Start of PAGE TEXT
Honestly, any tool can be abused. Javascript, Swift and even 
partially Haskell allow unicode names and I'm sure we all saw 
that toy example that was full of emojis, but can you say it has 
been a problem in practice?


Re: Uniform Function Call Syntax?

2016-03-07 Thread Era Scarecrow via Digitalmars-d
On Monday, 7 March 2016 at 06:57:48 UTC, Ola Fosheim Grøstad 
wrote:

immutable π = 3.14;

Oh, the horror!


 With the assumption pi is declared elsewhere (say, in std.math), 
what i wonder is the number for pi vs 2 letters. Unicode 03C0h, 
so now i have to convert that to decimal, code 960. Alt+960 = └


 That's not pi... Looking up the symbol by itself in the 
character map was annoying enough. No, this is not a good idea 
unless it's easily accessible, preferably with 2 or fewer 
keystrokes to symbolize pi.



 As a reminder most of us are programmers, not scientists or 
mathematicians. Having specialized symbols won't give us any 
benefit. It's not like we're filling out a complex formula with 
college level math for a thesis.


Re: Uniform Function Call Syntax?

2016-03-06 Thread Ola Fosheim Grøstad via Digitalmars-d

On Monday, 7 March 2016 at 06:48:10 UTC, Era Scarecrow wrote:
 I'm reminded. Weren't there standard 50-something keyboards, 
and then 101 keyboards? And you actually COULDN'T do 
programming on the 50-key keyboards because literally standard 
symbols were missing?


No unicode. No keys. No mouse. No bitmap graphics. Just a 
hardwired terminal. Welcome to the 60s and 70s.


 I have an excellent idea! I'll start programming using nothing 
but the greek alphabet, better yet unicode characters!


immutable π = 3.14;

writeln( ∑(values) );

x = x + ∆;

Oh, the horror!



Re: Uniform Function Call Syntax?

2016-03-06 Thread Era Scarecrow via Digitalmars-d

On Monday, 7 March 2016 at 06:02:46 UTC, Patience wrote:

On Monday, 7 March 2016 at 00:19:07 UTC, Xinok wrote:
Please no. If I need to open up Character Map just to write 
code, something has gone horribly wrong.
End of PAGE TEXT
Start of STORED DATA
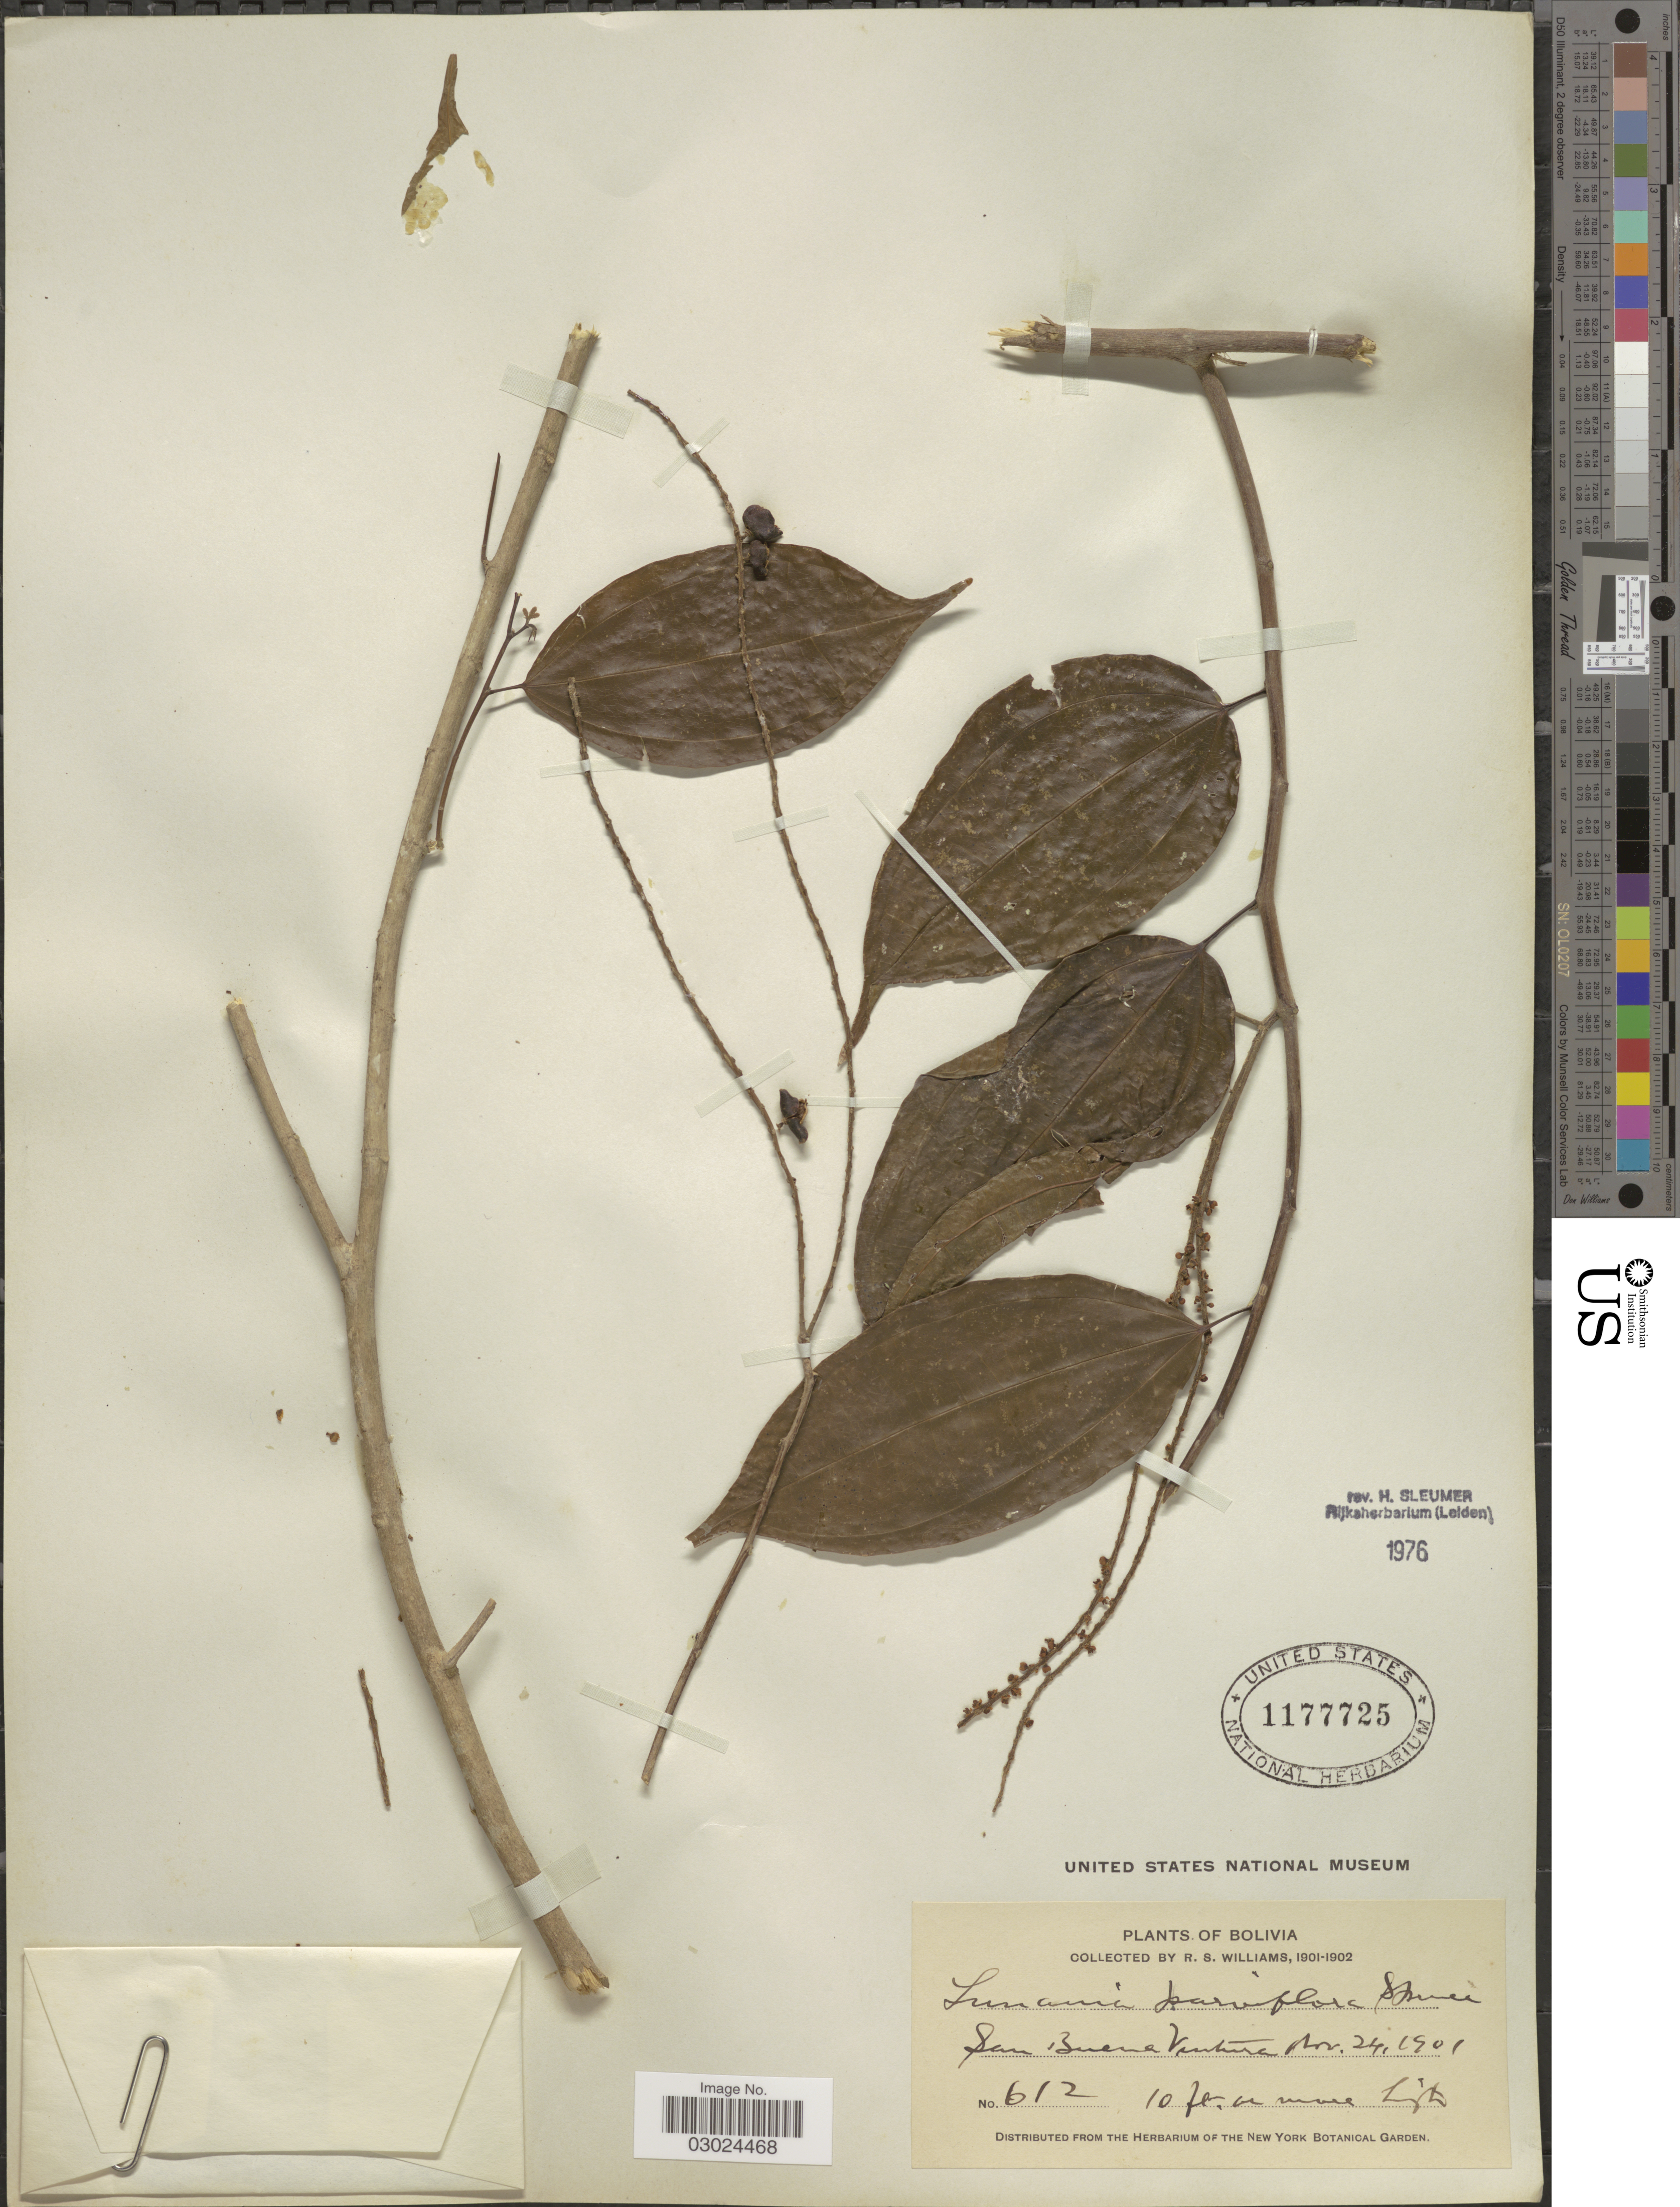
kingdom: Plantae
End of STORED DATA
# EXERCISE OBJECTIVE:
Reproduce the part of the forum thread starting at "On Monday, 7 March 2016 at 06:48:10" and ending at "60s and 70s.", changing every "keyboards" to "keypads".

# EXERCISE OUTPUT:
On Monday, 7 March 2016 at 06:48:10 UTC, Era Scarecrow wrote:
 I'm reminded. Weren't there standard 50-something keypads, 
and then 101 keypads? And you actually COULDN'T do 
programming on the 50-key keypads because literally standard 
symbols were missing?


No unicode. No keys. No mouse. No bitmap graphics. Just a 
hardwired terminal. Welcome to the 60s and 70s.